------ Source data ------

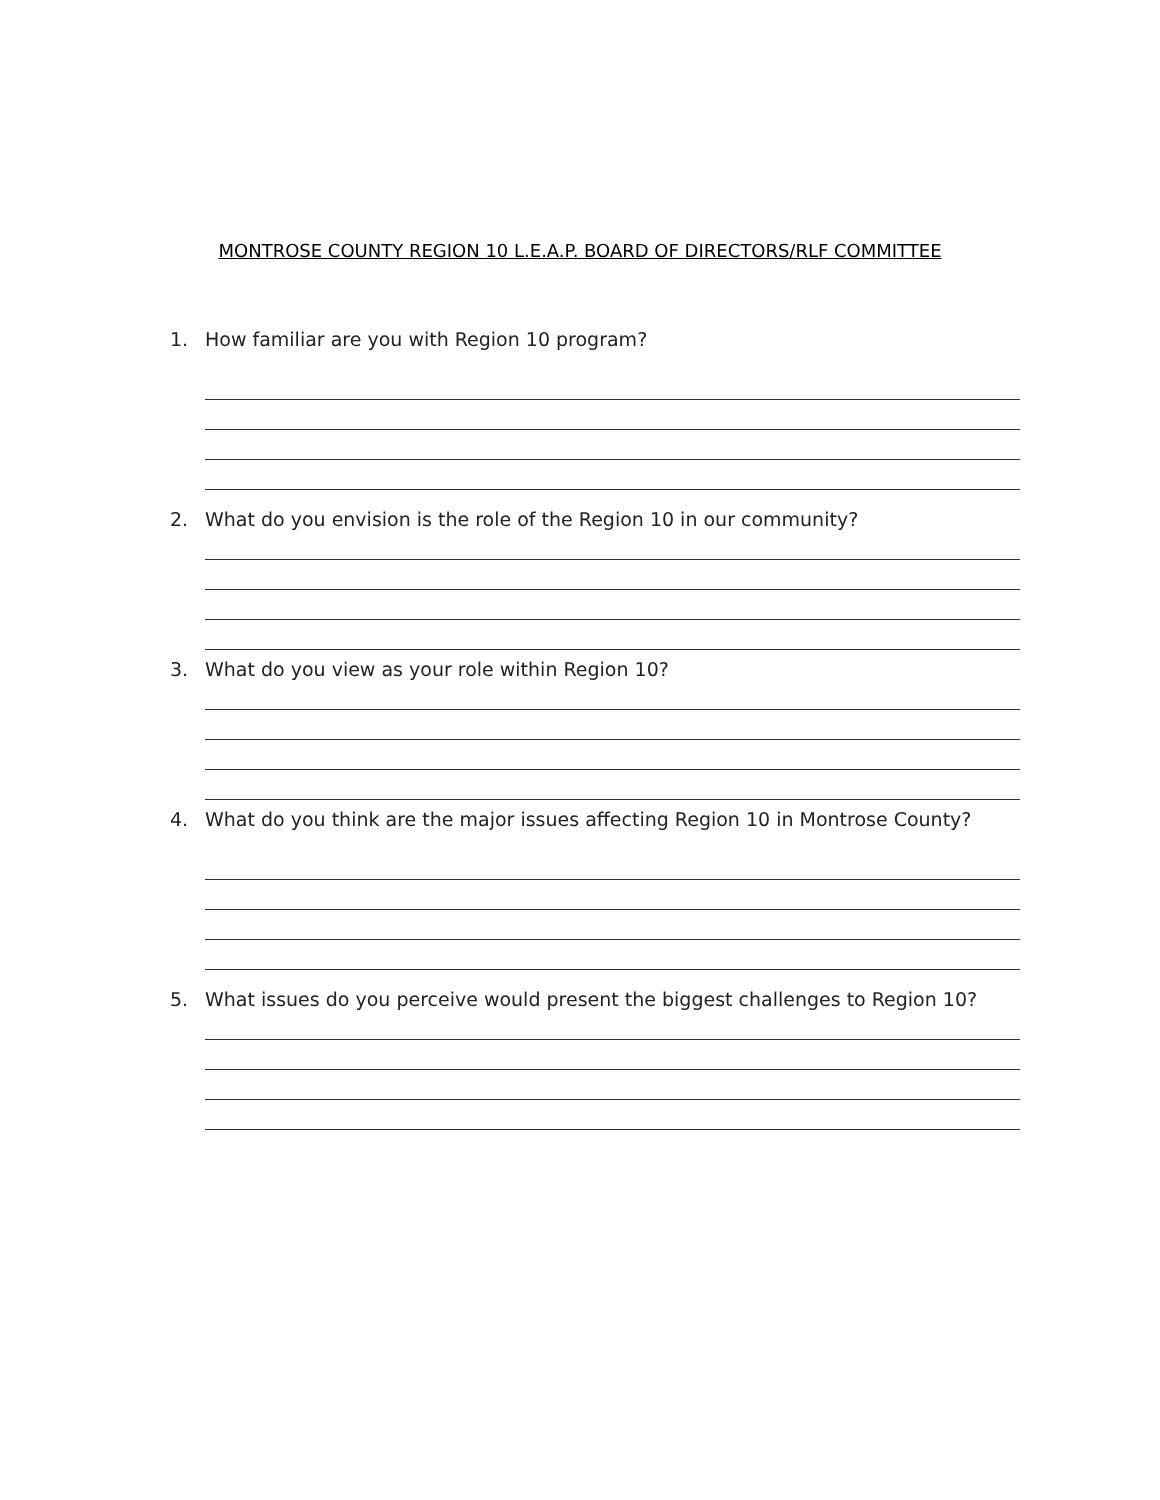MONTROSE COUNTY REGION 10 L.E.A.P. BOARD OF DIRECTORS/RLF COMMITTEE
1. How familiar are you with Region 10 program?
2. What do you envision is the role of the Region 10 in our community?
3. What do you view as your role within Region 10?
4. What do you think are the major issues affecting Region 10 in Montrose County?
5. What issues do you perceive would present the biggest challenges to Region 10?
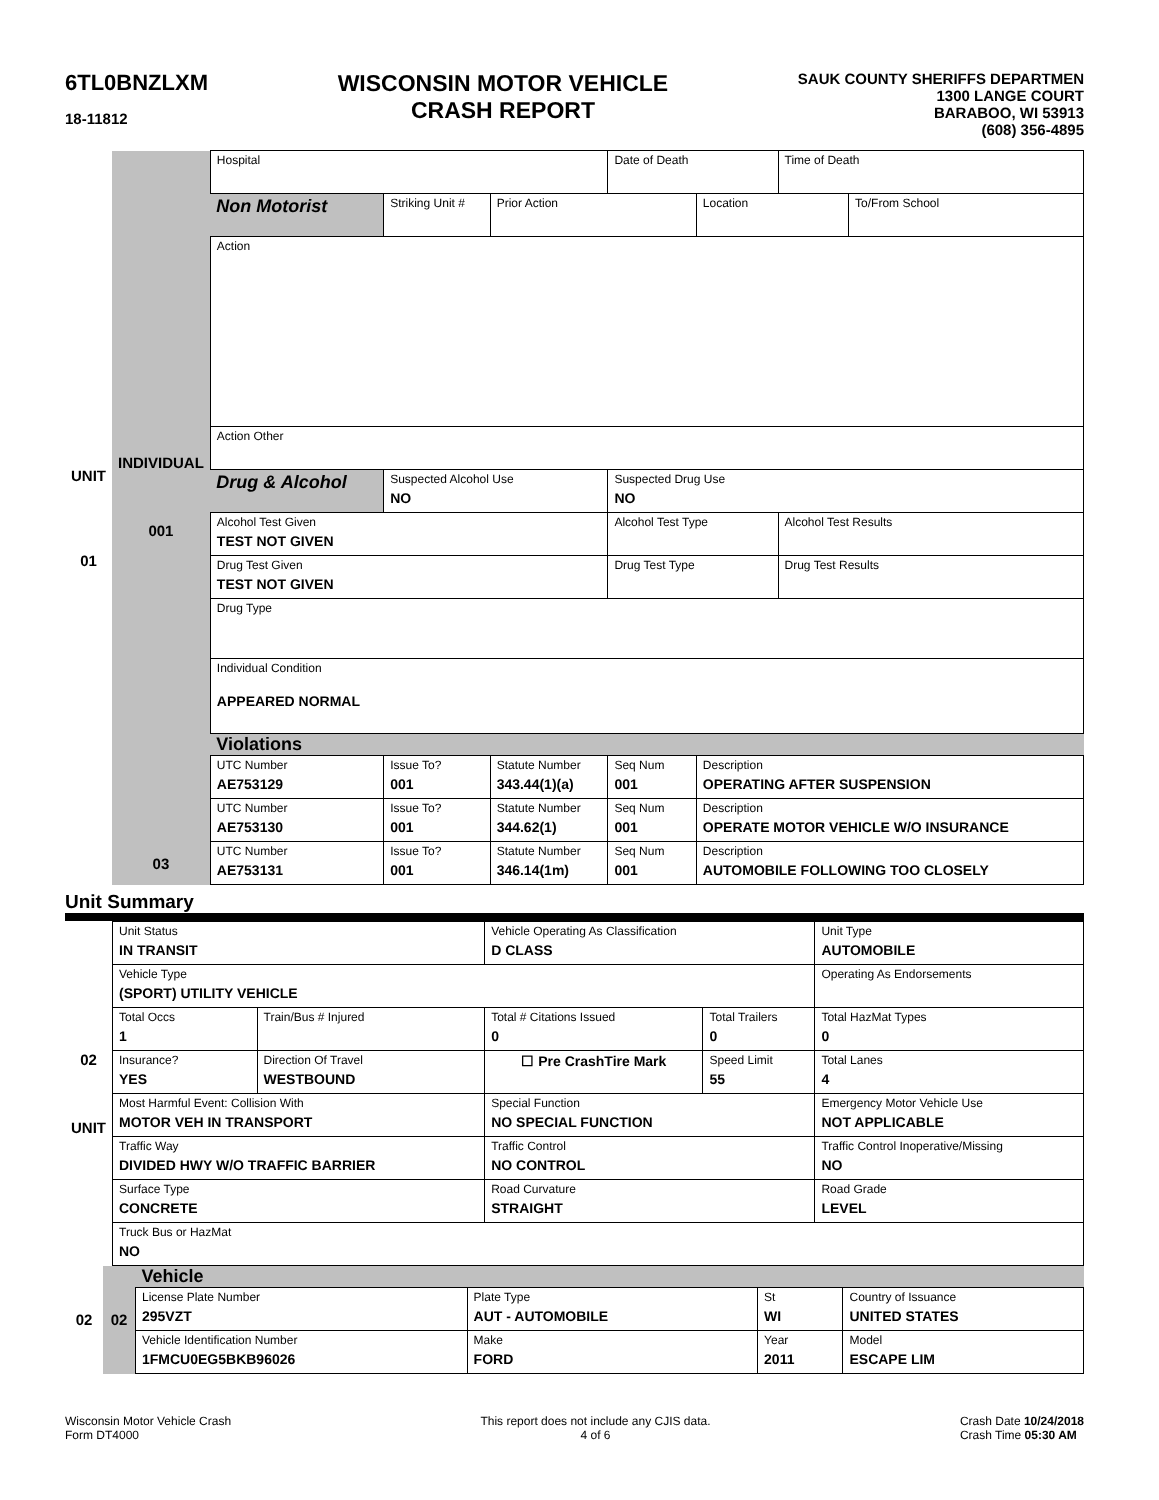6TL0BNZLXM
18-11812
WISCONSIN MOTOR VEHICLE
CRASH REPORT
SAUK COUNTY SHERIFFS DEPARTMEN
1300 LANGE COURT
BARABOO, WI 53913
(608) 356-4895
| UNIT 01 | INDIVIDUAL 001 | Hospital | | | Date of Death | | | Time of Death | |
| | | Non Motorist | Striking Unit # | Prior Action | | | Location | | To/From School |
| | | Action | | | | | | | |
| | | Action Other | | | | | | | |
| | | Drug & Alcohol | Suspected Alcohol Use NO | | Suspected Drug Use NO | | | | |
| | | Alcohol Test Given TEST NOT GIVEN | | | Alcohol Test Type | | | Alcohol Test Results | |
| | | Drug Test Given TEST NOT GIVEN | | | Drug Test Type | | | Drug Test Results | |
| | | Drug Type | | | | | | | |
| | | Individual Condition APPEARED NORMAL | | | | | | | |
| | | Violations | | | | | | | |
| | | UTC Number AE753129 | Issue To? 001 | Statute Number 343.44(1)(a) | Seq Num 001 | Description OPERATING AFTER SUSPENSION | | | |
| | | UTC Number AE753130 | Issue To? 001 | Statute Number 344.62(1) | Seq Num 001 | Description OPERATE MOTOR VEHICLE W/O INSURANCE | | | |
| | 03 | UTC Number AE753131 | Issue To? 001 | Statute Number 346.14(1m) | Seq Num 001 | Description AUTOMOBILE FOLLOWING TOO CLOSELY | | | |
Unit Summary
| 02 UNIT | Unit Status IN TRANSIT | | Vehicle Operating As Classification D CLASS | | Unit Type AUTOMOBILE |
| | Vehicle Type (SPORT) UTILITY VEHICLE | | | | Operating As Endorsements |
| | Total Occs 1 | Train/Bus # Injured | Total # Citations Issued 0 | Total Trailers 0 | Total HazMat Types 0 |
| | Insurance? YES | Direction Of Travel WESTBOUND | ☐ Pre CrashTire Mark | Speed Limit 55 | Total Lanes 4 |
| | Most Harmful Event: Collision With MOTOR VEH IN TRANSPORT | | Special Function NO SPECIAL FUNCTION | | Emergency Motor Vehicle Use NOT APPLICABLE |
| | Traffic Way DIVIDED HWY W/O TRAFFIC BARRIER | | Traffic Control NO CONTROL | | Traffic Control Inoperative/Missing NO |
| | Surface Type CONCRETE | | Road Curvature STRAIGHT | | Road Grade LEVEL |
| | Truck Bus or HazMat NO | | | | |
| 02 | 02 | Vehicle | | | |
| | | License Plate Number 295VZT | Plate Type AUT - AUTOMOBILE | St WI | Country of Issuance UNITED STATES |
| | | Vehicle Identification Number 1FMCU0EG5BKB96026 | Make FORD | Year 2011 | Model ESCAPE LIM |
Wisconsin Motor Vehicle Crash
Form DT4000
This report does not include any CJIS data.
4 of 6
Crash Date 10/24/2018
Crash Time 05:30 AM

------

Exercise instructions: When you copy the entries above, keep every word exactly and omit the images.

Your response:
MONTROSE COUNTY REGION 10 L.E.A.P. BOARD OF DIRECTORS/RLF COMMITTEE
1. How familiar are you with Region 10 program?
2. What do you envision is the role of the Region 10 in our community?
3. What do you view as your role within Region 10?
4. What do you think are the major issues affecting Region 10 in Montrose County?
5. What issues do you perceive would present the biggest challenges to Region 10?
6TL0BNZLXM
18-11812
WISCONSIN MOTOR VEHICLE
CRASH REPORT
SAUK COUNTY SHERIFFS DEPARTMEN
1300 LANGE COURT
BARABOO, WI 53913
(608) 356-4895
| UNIT 01 | INDIVIDUAL 001 | Hospital | | | Date of Death | | | Time of Death | |
| | | Non Motorist | Striking Unit # | Prior Action | | | Location | | To/From School |
| | | Action | | | | | | | |
| | | Action Other | | | | | | | |
| | | Drug & Alcohol | Suspected Alcohol Use NO | | Suspected Drug Use NO | | | | |
| | | Alcohol Test Given TEST NOT GIVEN | | | Alcohol Test Type | | | Alcohol Test Results | |
| | | Drug Test Given TEST NOT GIVEN | | | Drug Test Type | | | Drug Test Results | |
| | | Drug Type | | | | | | | |
| | | Individual Condition APPEARED NORMAL | | | | | | | |
| | | Violations | | | | | | | |
| | | UTC Number AE753129 | Issue To? 001 | Statute Number 343.44(1)(a) | Seq Num 001 | Description OPERATING AFTER SUSPENSION | | | |
| | | UTC Number AE753130 | Issue To? 001 | Statute Number 344.62(1) | Seq Num 001 | Description OPERATE MOTOR VEHICLE W/O INSURANCE | | | |
| | 03 | UTC Number AE753131 | Issue To? 001 | Statute Number 346.14(1m) | Seq Num 001 | Description AUTOMOBILE FOLLOWING TOO CLOSELY | | | |
Unit Summary
| 02 UNIT | Unit Status IN TRANSIT | | Vehicle Operating As Classification D CLASS | | Unit Type AUTOMOBILE |
| | Vehicle Type (SPORT) UTILITY VEHICLE | | | | Operating As Endorsements |
| | Total Occs 1 | Train/Bus # Injured | Total # Citations Issued 0 | Total Trailers 0 | Total HazMat Types 0 |
| | Insurance? YES | Direction Of Travel WESTBOUND | ☐ Pre CrashTire Mark | Speed Limit 55 | Total Lanes 4 |
| | Most Harmful Event: Collision With MOTOR VEH IN TRANSPORT | | Special Function NO SPECIAL FUNCTION | | Emergency Motor Vehicle Use NOT APPLICABLE |
| | Traffic Way DIVIDED HWY W/O TRAFFIC BARRIER | | Traffic Control NO CONTROL | | Traffic Control Inoperative/Missing NO |
| | Surface Type CONCRETE | | Road Curvature STRAIGHT | | Road Grade LEVEL |
| | Truck Bus or HazMat NO | | | | |
| 02 | 02 | Vehicle | | | |
| | | License Plate Number 295VZT | Plate Type AUT - AUTOMOBILE | St WI | Country of Issuance UNITED STATES |
| | | Vehicle Identification Number 1FMCU0EG5BKB96026 | Make FORD | Year 2011 | Model ESCAPE LIM |
Wisconsin Motor Vehicle Crash
Form DT4000
This report does not include any CJIS data.
4 of 6
Crash Date 10/24/2018
Crash Time 05:30 AM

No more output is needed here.